Because the Shelters are easy to build, this entire project can be built in a month and will cost about $200k a figure that is close to the average price of one US home in 1999. The plans are ready, the site is ready, the kids are ready…all we need is the money to make this happen.

Frank Schooley

Terrapeg / Shelter In A Day


About Shelter In A Day

Shelter In A Day, Emergency House, Emergency Housing, Disaster Relief House, Disaster Relief Housing, Frank Schooley, Terrapeg
Shelter In A Day is the brainchild of eco-friendly, furniture designer Frank Schooley. These emergency disaster relief shelters provide safe and secure, simple to construct, green housing for those displaced by natural disasters, such as hurricanes, earthquakes or floods. 

The Shelters are a solidly constructed, termite, rust and rot resistant house, with lockable doors and windows.  Homes are crafted from waterproof, recycled wood fiber material and can be easily erected anywhere, in one day.

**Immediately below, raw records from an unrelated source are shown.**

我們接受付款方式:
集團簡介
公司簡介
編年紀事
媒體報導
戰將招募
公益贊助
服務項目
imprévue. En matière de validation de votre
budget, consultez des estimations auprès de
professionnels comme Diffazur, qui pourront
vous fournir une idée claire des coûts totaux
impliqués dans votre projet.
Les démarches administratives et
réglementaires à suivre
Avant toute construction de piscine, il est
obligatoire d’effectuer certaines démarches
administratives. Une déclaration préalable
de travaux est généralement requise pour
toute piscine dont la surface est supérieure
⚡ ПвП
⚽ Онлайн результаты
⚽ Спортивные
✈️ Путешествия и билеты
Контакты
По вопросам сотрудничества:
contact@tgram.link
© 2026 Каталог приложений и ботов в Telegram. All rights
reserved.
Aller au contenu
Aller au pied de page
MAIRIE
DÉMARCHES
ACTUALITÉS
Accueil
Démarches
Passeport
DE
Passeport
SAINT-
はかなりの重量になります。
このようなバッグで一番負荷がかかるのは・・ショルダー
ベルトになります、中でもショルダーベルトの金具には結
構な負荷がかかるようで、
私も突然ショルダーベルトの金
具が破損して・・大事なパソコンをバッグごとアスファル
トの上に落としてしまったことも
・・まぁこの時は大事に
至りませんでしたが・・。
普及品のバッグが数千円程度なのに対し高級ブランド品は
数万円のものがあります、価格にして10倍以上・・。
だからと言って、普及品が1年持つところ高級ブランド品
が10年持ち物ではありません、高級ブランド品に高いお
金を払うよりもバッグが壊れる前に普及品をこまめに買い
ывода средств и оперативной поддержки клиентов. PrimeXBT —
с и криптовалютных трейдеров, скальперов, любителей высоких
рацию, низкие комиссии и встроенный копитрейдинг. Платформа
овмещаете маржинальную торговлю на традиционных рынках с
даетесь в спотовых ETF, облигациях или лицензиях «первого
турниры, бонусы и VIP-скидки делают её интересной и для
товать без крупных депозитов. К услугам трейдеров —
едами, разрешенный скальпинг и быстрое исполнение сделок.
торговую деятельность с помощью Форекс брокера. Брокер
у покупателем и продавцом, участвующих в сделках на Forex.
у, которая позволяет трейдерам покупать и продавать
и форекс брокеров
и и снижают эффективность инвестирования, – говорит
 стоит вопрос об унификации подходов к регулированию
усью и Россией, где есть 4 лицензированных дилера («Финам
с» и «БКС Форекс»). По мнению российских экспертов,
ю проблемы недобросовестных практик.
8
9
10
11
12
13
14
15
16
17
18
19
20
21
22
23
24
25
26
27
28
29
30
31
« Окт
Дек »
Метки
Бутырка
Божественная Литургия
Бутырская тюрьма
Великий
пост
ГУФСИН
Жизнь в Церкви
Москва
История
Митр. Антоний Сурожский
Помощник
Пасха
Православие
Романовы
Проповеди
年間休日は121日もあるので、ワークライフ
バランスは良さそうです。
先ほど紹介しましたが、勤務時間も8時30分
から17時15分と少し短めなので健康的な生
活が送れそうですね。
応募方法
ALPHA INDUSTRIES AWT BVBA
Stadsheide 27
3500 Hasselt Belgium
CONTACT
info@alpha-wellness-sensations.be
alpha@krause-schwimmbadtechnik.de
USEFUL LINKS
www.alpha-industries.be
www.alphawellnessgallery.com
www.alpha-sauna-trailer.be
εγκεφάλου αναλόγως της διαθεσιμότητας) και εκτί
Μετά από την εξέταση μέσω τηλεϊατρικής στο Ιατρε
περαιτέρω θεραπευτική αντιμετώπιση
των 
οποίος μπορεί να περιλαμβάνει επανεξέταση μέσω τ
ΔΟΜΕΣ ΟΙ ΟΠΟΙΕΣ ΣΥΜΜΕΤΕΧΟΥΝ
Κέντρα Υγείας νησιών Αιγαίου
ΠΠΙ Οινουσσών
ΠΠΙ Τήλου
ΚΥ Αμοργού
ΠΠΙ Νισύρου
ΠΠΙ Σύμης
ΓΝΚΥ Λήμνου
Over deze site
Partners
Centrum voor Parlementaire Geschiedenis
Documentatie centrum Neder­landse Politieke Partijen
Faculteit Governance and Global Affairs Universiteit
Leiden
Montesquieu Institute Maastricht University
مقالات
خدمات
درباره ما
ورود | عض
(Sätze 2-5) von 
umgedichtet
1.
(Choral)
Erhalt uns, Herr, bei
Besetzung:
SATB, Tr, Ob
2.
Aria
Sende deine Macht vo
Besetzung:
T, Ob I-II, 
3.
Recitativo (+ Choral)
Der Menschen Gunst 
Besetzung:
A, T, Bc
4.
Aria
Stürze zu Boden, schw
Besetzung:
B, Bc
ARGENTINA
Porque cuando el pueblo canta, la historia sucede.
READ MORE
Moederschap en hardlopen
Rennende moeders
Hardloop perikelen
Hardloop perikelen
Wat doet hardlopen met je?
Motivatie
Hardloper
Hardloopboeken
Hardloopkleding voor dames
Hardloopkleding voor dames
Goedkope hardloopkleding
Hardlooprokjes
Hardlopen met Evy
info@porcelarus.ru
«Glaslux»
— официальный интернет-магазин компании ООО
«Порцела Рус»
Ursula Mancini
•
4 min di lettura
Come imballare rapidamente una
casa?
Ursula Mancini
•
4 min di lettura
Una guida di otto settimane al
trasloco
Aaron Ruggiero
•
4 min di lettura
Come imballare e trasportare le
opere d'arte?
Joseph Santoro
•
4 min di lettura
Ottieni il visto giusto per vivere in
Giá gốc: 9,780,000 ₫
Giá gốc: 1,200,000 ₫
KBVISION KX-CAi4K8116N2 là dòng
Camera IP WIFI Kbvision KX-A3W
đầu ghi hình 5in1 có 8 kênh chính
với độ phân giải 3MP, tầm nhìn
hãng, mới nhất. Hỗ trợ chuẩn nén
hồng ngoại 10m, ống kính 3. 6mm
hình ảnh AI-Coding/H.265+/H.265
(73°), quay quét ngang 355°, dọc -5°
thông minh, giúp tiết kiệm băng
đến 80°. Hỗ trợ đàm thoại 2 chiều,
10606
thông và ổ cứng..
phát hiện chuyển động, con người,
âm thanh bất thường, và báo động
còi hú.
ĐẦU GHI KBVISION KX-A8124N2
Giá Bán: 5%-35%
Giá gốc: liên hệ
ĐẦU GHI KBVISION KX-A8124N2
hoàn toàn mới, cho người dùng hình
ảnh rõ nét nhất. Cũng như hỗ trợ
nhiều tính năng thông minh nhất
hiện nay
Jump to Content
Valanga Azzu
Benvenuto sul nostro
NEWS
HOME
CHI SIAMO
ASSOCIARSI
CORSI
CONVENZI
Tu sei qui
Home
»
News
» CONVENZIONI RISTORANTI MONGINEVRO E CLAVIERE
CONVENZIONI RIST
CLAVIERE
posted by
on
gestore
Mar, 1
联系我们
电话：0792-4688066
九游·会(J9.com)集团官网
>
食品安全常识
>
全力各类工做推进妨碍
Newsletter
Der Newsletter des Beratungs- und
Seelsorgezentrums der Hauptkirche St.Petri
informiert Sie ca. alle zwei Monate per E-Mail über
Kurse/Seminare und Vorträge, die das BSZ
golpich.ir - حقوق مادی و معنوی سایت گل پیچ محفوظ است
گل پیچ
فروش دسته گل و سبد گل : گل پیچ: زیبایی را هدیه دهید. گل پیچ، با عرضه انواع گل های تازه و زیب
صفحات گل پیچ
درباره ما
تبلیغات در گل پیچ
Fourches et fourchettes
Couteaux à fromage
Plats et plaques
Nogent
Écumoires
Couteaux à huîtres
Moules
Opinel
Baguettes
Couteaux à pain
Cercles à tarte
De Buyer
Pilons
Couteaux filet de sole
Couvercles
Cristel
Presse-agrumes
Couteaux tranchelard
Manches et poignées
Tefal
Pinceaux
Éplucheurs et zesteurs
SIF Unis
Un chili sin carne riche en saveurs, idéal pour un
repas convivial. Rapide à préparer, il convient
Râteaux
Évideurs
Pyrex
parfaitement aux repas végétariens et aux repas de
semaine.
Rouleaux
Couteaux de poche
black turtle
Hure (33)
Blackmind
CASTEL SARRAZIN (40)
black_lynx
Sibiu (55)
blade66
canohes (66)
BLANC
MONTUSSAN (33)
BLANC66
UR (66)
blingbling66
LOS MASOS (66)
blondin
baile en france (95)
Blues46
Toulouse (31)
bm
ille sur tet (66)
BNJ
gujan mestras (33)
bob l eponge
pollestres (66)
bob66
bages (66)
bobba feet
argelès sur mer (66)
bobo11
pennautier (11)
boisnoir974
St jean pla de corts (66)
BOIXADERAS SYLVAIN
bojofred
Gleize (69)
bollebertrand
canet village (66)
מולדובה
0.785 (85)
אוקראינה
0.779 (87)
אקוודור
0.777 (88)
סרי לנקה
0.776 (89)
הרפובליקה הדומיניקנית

Shelter In A Day is the brainchild of eco-friendly, furniture designer Frank Schooley. These emergency disaster relief shelters provide safe and secure, simple to construct, green housing for those displaced by natural disasters, such as hurricanes, earthquakes or floods. 

The Shelters are a solidly constructed, termite, rust and rot resistant house, with lockable doors and windows.  Homes are crafted from waterproof, recycled wood fiber material and can be easily erected anywhere, in one day.

Our test model disaster relief house (recent picture above) has withstood Florida's elements the last 20 months beautifully.